Up to and including the line with "left elbow: (135, 294)", return every line from the start of the entries below exactly.

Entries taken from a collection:
########
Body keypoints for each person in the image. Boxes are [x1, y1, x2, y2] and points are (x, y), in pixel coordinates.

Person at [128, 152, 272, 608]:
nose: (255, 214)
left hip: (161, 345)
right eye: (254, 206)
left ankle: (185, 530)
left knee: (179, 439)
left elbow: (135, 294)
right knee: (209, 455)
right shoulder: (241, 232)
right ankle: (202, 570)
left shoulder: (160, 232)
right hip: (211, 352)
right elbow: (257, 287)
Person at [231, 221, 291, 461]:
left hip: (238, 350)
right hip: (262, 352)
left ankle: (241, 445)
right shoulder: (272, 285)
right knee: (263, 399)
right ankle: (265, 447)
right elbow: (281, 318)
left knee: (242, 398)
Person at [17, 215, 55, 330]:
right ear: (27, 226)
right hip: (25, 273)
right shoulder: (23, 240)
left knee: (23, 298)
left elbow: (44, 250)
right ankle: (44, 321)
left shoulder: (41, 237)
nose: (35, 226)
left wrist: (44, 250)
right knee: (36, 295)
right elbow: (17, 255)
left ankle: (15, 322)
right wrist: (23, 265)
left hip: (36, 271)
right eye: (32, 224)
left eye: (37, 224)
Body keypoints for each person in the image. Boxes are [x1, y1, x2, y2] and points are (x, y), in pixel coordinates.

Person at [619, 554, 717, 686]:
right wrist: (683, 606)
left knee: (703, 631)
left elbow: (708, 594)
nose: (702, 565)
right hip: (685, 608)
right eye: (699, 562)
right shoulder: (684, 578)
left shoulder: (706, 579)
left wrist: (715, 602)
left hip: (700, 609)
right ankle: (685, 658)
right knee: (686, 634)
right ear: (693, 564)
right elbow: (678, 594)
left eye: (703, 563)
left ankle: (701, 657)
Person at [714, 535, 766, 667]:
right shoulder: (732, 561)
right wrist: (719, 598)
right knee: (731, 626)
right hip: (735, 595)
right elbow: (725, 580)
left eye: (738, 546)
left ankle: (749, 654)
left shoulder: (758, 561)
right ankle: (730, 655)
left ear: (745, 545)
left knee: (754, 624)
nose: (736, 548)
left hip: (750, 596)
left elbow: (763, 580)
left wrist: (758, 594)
########
### SOLUTION TO THE PROBLEM
Body keypoints for each person in the image. Boxes are [x1, y1, x2, y2] and points are (x, y), in pixel coordinates.

Person at [128, 152, 272, 608]:
nose: (255, 214)
left hip: (161, 345)
right eye: (254, 206)
left ankle: (185, 530)
left knee: (179, 439)
left elbow: (135, 294)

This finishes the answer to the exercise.